僕はそれを聞いて,不思議に思った。僕には妹なんていなかったからである。

「僕には,妹なんていなかったけど…ほんとうに?」

「そうだよ。お兄ちゃんはきっと覚えてないよ。でも,私は覚えている」

「そっか,僕は忘れていたのか…じゃあ,君の名前は?」

「私の名前…それは言えないかな…ちゃんとある訳じゃないから」

「どういうこと?」

「そんなことより,お兄ちゃんは明日を楽しんでいる?こんな機会じゃないと聞けないから」

「そうだな…まぁね」

僕は少し悩んだが,そう答えた。

「じゃあ,よかった…」

「ただ…なんて言えばいいのかわからないんだけど…」

「なんかあったの?」

「ある人がいなくなったんだ。君に言ってもわからないかもしれないけど…その人は僕にとって大切な人だったんだと思う」

「そうなんだ。それでお兄ちゃんの探している人はどんな人なの?」

「結菜っていう名前の子なんだけど…僕にあることを残して消えた子だよ。だから僕は,その子ともう一度だけ話してみたいんだ」

「なにを残して消えたの?」

「なんて言えばいいんだろう?……不思議かな」

「ふしぎ?」

「そう,不思議。明日っていう不思議。僕にその子は言ったんだ。『明日,世界が変わったらどうする』って僕はそれを聞いて明日は変わらないって答えたんだけど,その子は『明日は少しずつでも変わっていく』って言ったんだ。その日から僕は明日を描くことにした。なんとなくその子が楽しそうだったから。それでもね,その時にはその子は僕の前から消えていた。そして,その子の本当に意味する明日ってなんだったんだろうと僕は思っているんだ。だから,不思議なんだよ」

「そうだね。ふしぎだ」

「ところで君の思う明日ってなに?」

「私の思う明日は…わからないけど,私もその人と同じで明日は小さなことから変わっていくと思う。それに,明日は変わっていくからいつまでも続くことがないと思うよ。だから,私は一瞬一瞬を大切にするべきなんだと思う」

「そっか,君も結菜みたいなこと言うんだね」

「そっそんなことないよ…お兄ちゃんはずっと結菜ちゃんのこと覚えているんだね。でも,お兄ちゃん本当はもう答え出ているんじゃないかな?」

「それは…気づいていたの?」

「なんとなく…」

「そうだね。結菜は僕に明日を生きて欲しかったんだ。結菜が,自分がいなくなる前に…」

「お兄ちゃん。もう迎えが来たみたいだよ」

僕はその子のみている方を見た。
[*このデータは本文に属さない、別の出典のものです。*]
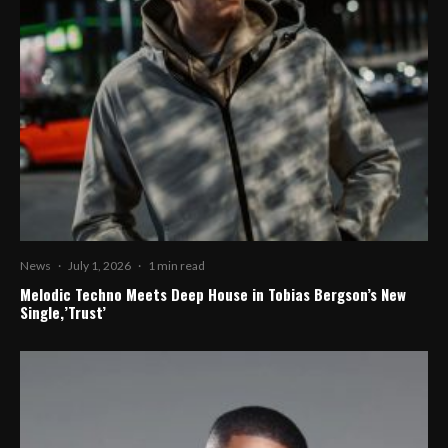
News
·
July 1, 2026
·
1 min read
Melodic Techno Meets Deep House in Tobias Bergson’s New
Single,’Trust’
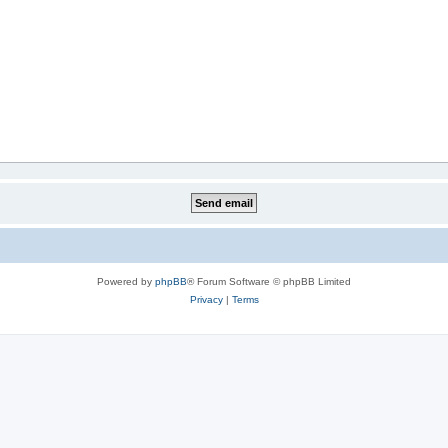
Powered by
phpBB
® Forum Software © phpBB Limited
Privacy
|
Terms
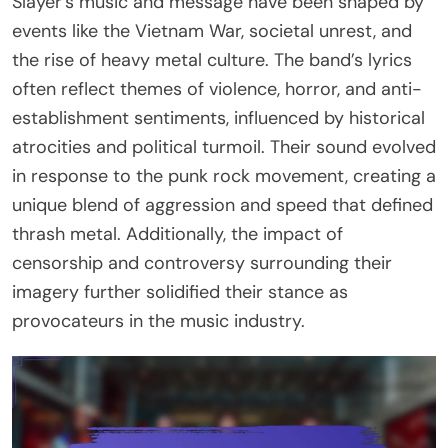
Slayer’s music and message have been shaped by
events like the Vietnam War, societal unrest, and
the rise of heavy metal culture. The band’s lyrics
often reflect themes of violence, horror, and anti-
establishment sentiments, influenced by historical
atrocities and political turmoil. Their sound evolved
in response to the punk rock movement, creating a
unique blend of aggression and speed that defined
thrash metal. Additionally, the impact of
censorship and controversy surrounding their
imagery further solidified their stance as
provocateurs in the music industry.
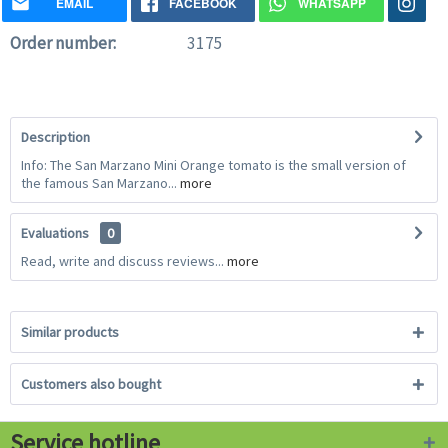
EMAIL
FACEBOOK
WHATSAPP
Order number:
3175
Description
Info: The San Marzano Mini Orange tomato is the small version of
the famous San Marzano...
more
Evaluations
0
Read, write and discuss reviews...
more
Similar products
Customers also bought
Service hotline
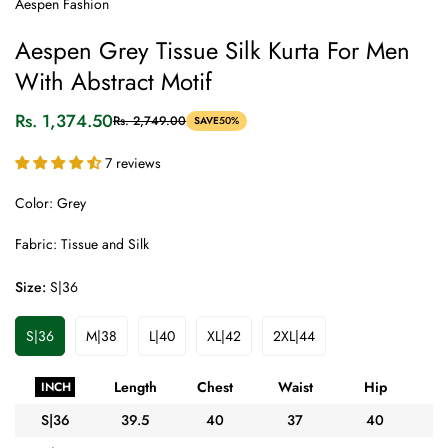
Aespen Fashion
Aespen Grey Tissue Silk Kurta For Men
With Abstract Motif
Rs. 1,374.50
Rs. 2,749.00
SAVE
50%
Sale
Regular
price
price
7 reviews
Color: Grey
Fabric: Tissue and Silk
Size:
S|36
S|36
M|38
L|40
XL|42
2XL|44
Variant
Variant
Variant
Variant
Variant
Sold
Sold
Sold
Sold
Sold
Out
Out
Out
Out
Out
Length
Chest
Waist
Hip
A
INCH
Or
Or
Or
Or
Or
Unavailable
Unavailable
Unavailable
Unavailable
Unavailable
S|36
39.5
40
37
40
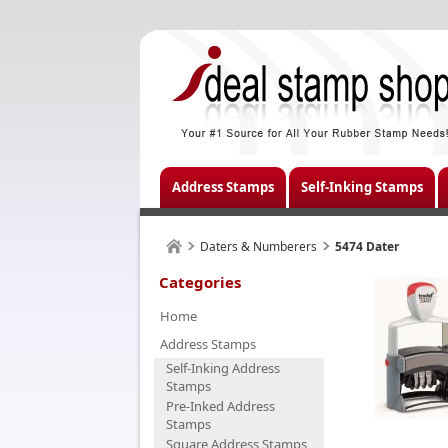
Address Stamps
Self-Inking Stamps
Daters & Numberers
5474 Dater
Categories
Home
Address Stamps
Self-Inking Address
Stamps
Pre-Inked Address
Stamps
Square Address Stamps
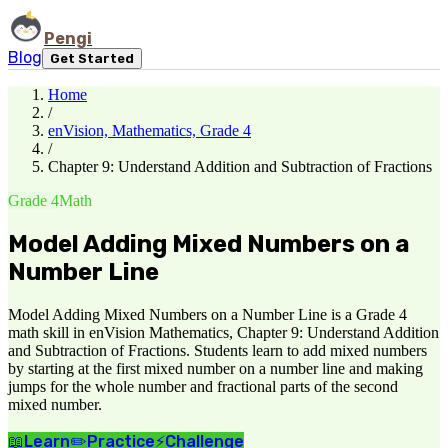
Pengi
Blog
Get Started
Home
/
enVision, Mathematics, Grade 4
/
Chapter 9: Understand Addition and Subtraction of Fractions
Grade 4
Math
Model Adding Mixed Numbers on a
Number Line
Model Adding Mixed Numbers on a Number Line is a Grade 4
math skill in enVision Mathematics, Chapter 9: Understand Addition
and Subtraction of Fractions. Students learn to add mixed numbers
by starting at the first mixed number on a number line and making
jumps for the whole number and fractional parts of the second
mixed number.
📖
Learn
✏️
Practice
⚡
Challenge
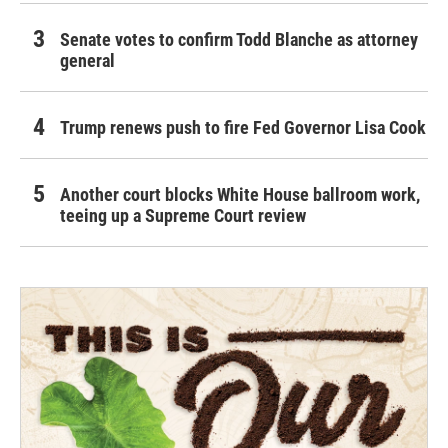
Senate votes to confirm Todd Blanche as attorney
general
Trump renews push to fire Fed Governor Lisa Cook
Another court blocks White House ballroom work,
teeing up a Supreme Court review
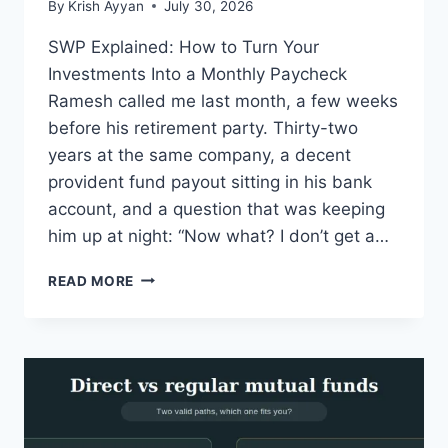
By
Krish Ayyan
July 30, 2026
SWP Explained: How to Turn Your
Investments Into a Monthly Paycheck
Ramesh called me last month, a few weeks
before his retirement party. Thirty-two
years at the same company, a decent
provident fund payout sitting in his bank
account, and a question that was keeping
him up at night: “Now what? I don’t get a…
SWP
READ MORE
EXPLAINED:
GET
MONTHLY
INCOME
FROM
MUTUAL
FUNDS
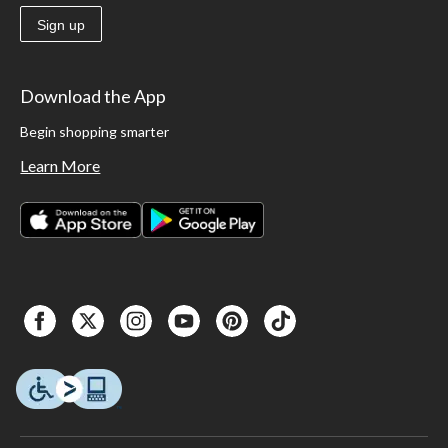
Sign up
Download the App
Begin shopping smarter
Learn More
するとそのには僕をこの世に送り届けるための馬車があった。

「じゃあ最後に1つ聞いていいかな?」

「なに。お兄ちゃん」

「君は,結菜なのかな?」

「どう思う?お兄ちゃんは」

「僕は…」

これ以上喋ろうとした時に,僕は意識を取り戻していた。

「よかった…心配したんだからね」

僕の顔を覗き込んできた,母が言った。

「大丈夫だよ。それより,聞きたいことがあるんだけど…」

「そんなのいいから祐飛は寝てなさい」

「わかった」

それから少しして,僕は体調が良くなって退院した。

その帰りの車の中で,結菜の話をした。

「なぁ,母さん」

「なに?」

「結菜って誰だか知ってる?」

「なんで…あなたからその名前が出るのよ。まぁいっか。いつか言おうと思っていたことだし。結菜っていうのはあなたの双子の妹よ。祐飛が生まれて,結菜が生まれたんだけど,結菜は体が弱くてすぐにNICUに入ったの。私たちはすぐに良くなるって思っていたから,名前とか考えていたんだけど,急に悪くなっちゃってそこからはあっという間だったわ。それで,あなたには言わないでおこうとお父さんと話したの。まぁ今言っちゃったけどね」

「そっか…ごめん。そんなこと知らなかったから…」

「いいのよ。いつかいうつもりだったのは本当のことだから。ところで,どうして知っていたの?」

「なんか,ずっと長い間一緒にいたような気がしてたからかな」

「双子だから,そんなこともあるかもしれないわね」

僕は,明日のことはわからない。けれど,君の生きれなかった明日を僕は生きることができる。僕は,君のくれた明日を楽しく生きることにするよ。